12 de enero de 2018. Cines Ocimax, Gijón.
El afán por entregar una carta de Vincent a Theo es el hilo conductor de la investigación que emprende el hijo del cartero un año después de la muerte de Van Gogh. Así se reconstruyen los últimos tiempos del artista en Auvers y la forma en que lo trataron las gentes del lugar.

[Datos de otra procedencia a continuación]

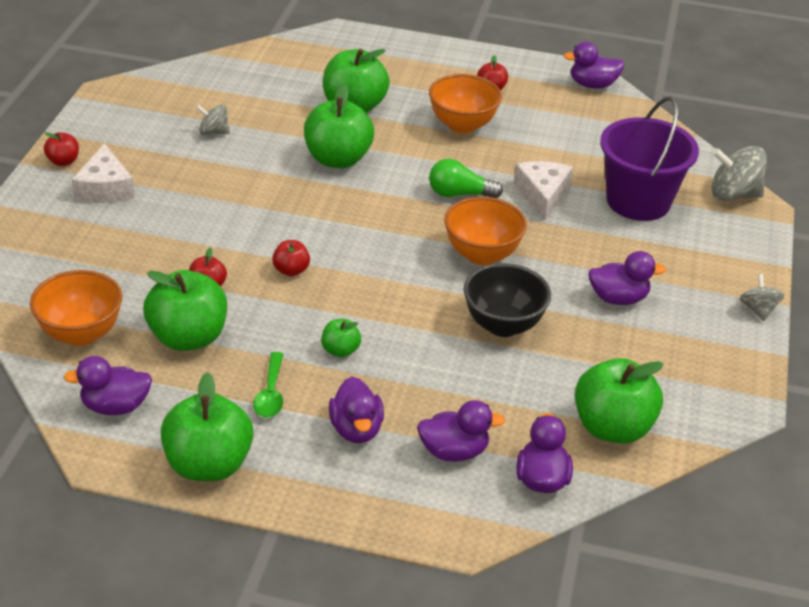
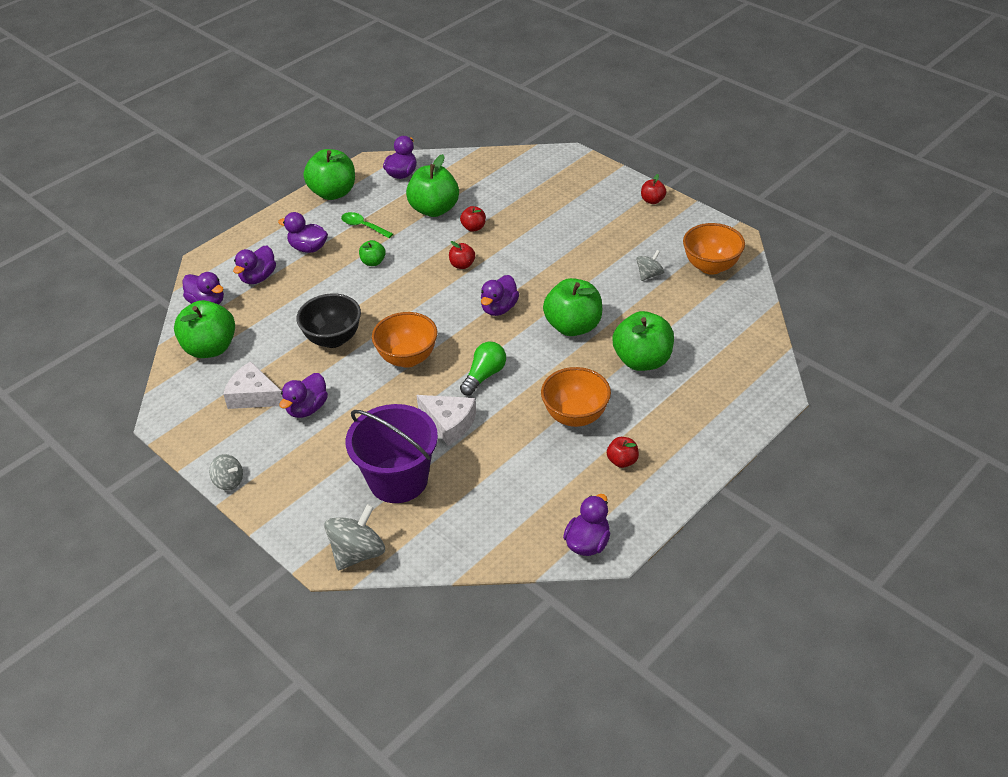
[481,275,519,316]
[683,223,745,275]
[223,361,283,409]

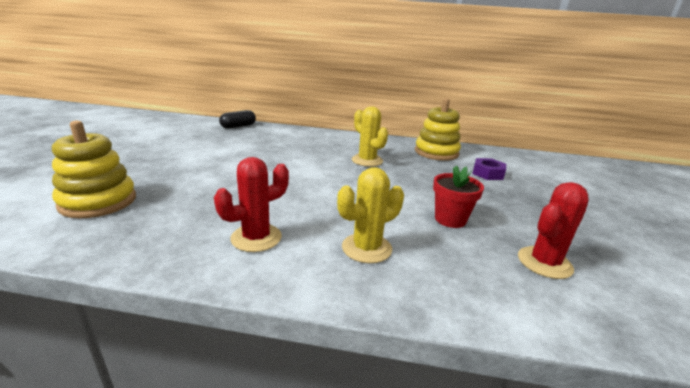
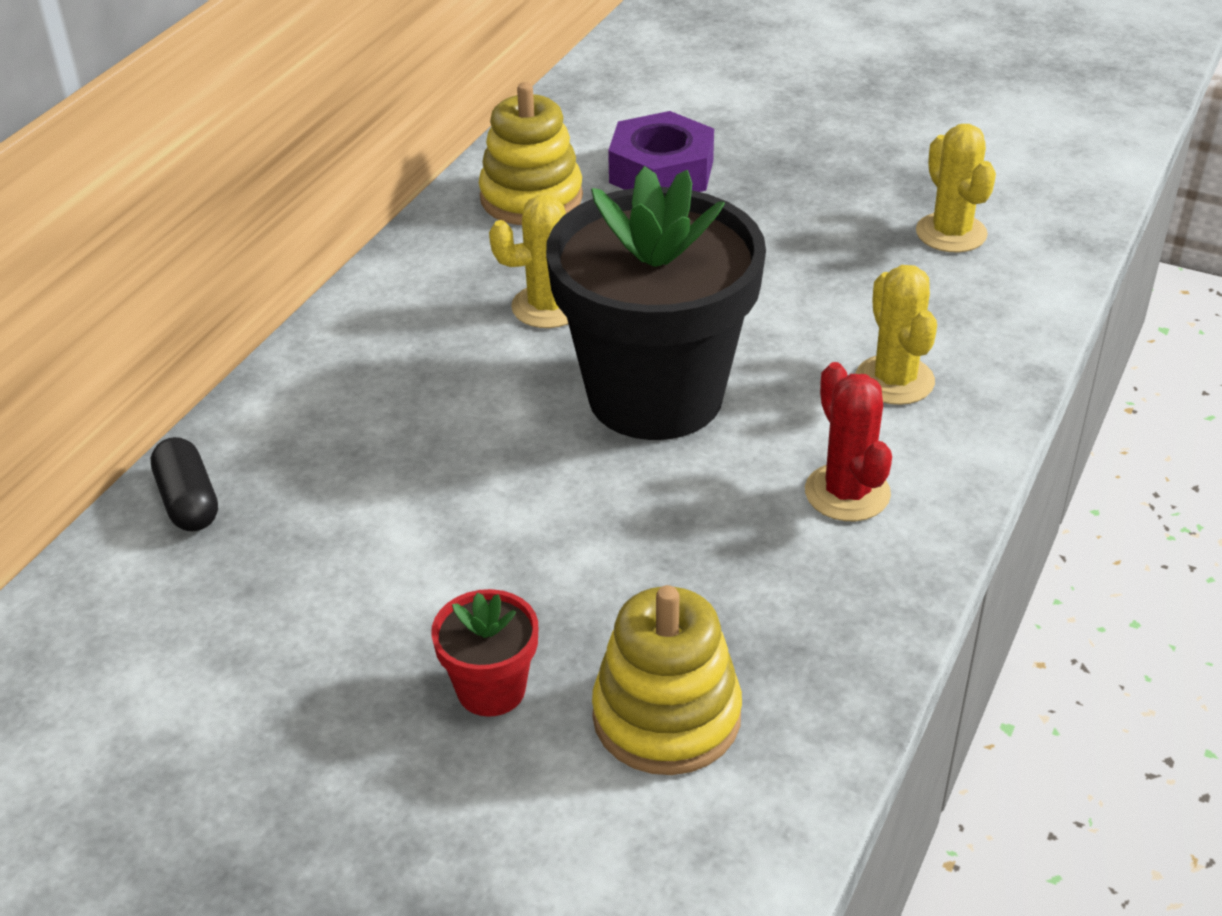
[546,166,766,440]
[431,589,538,717]
[916,124,996,252]
[608,111,714,192]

El cine y la pintura pueden llevarse muy bien. Buenos ejemplos de ello son películas como El sol del membrillo, ese diálogo sublime entre dos artes que se afanan por detener y comprender el tiempo; Mr. Turner, la magnífica película en la que Mike Leigh retrató con Timothy Spall la madurez de aquel pintor; o Shirley: visiones de una realidad, la cautivadora propuesta de Gustav Deutsch que nos permitió asistir a trece fascinantes escenas inspiradas en otros tantos cuadros de Edward Hopper. La película de Leigh se centra en el artista, la de Deutsch en la obra y la de Erice sobre Antonio López en la dialéctica entre los artistas, sus obras y las dos artes. Al lado de cualquiera de ellas Loving Vincent parece un simple relato televisivo. Y no por la singularidad de esos colores y esas formas que el tenaz trabajo de muchos pintores ha hecho que parezcan proceder de la paleta de Van Gogh. Las imágenes que vemos son bellas pero las obras del holandés no parecen sugerir, como las de Hopper, un antes y un después del instante pintado que haga interesante su traslación al cine. Por otra parte, ese recurso estético tan frecuente en la animación actual de filmar las escenas con actores para luego pintarlas aporta poco si el relato es tan convencional como el de esta película. Así que Loving Vincent se queda en una simple indagación detectivesca con contenidos menos interesantes que los de la exposición sobre la enfermedad y los últimos tiempos de Van Gogh que tuvimos ocasión de ver hace año y medio en su museo de Amsterdam.